L’Eglise en est arrivée là à la suite de beaucoup de réticences concernant le chant sacré. St Jérôme et les premiers moines (des ermites) condamnaient le chant solennel à l’Eglise. Les muses païennes leur semblaient s’être alliées pour exercer leur pouvoir maléfique dans la musique. Le culte païen d’ailleurs faisait largement usage de la musique dans l’intention superstitieuse d’entrer par elle dans le monde des dieux, et en notre temps on connaît des déviations aussi suspectes (certaines formes du rock, ou avec d’autres moyens, le New Age). Le christianisme devait dénoncer l’univers musical comme envoûté de façon bien ambiguë, sous la motion des démons. De ce fait, la liturgie chrétienne a longtemps affectionné une sorte de puritanisme. Néanmoins en contraste avec la froide réaction contre ces excès, Saint Paul décrivait des réunions vibrantes de joie et de chant, comme, d’ailleurs, au sortir du Cénacle à la Pentecôte où l’on crut les disciples ivres de vin doux (Cf. Actes 2,13 & Ephésiens 5,19s). St Ambroise a vanté la modestie propre à cette ivresse, en la nommant chaste ivresse de l’Esprit.

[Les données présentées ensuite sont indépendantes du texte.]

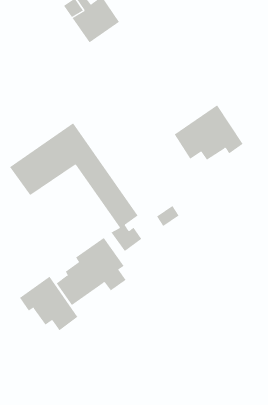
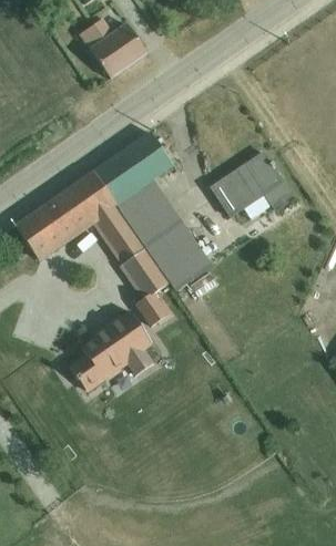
building: none -> [91,131,212,290]
building: [19,276,78,331] -> none

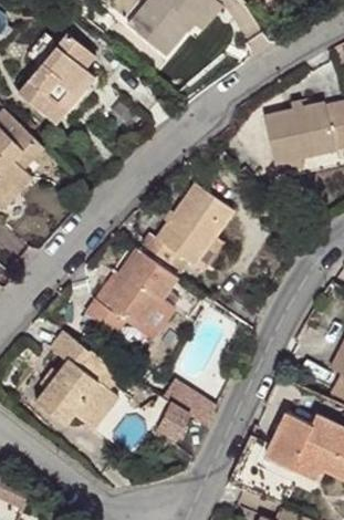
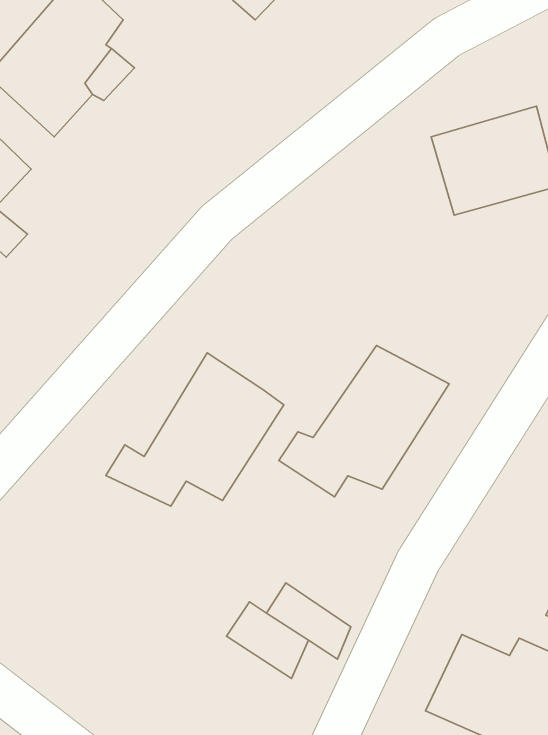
building: [137,184,236,271] -> [279,346,449,497]
building: [40,330,118,428] -> none

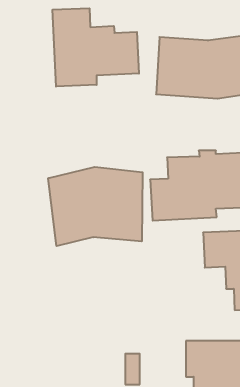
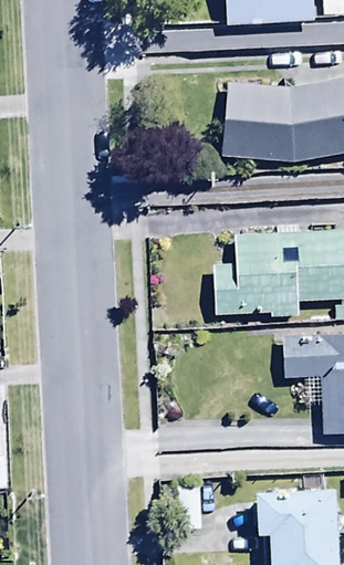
building: [53,8,139,87] -> none
building: [48,167,143,246] -> none

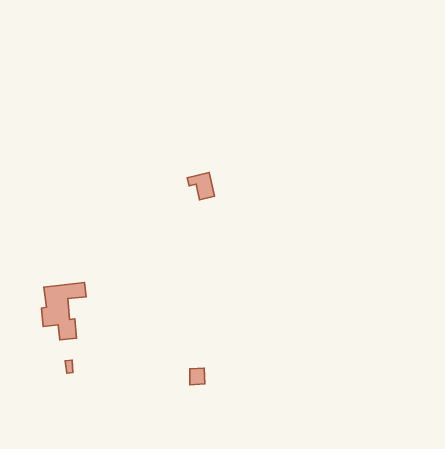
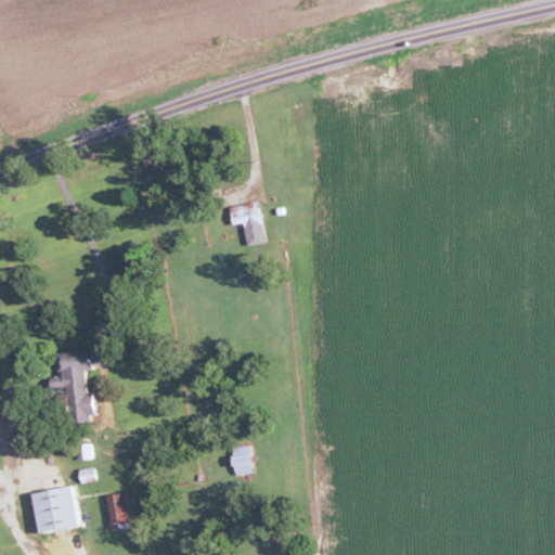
building: none -> [31,487,79,533]
building: none -> [106,493,128,527]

Un chant sacré se méfie de tout excès.
L’Eglise a donc exorcisé ce domaine. On doit à St Grégoire pour le chant ce qui fut fait à l’égard des images sacrées un siècle après lui. L’iconoclasme fut condamné lorsqu’on prit bien conscience que depuis l’Incarnation la création, après avait été l’instrument de la tyrannie des démons, était redevenue instrument pour nous mener à Dieu. Saint Augustin dans ses Confessions avoue tour à tour l’attrait dangereux de la musique sur ses sens et le rôle que pourtant elle a joué dans sa conversion à Milan.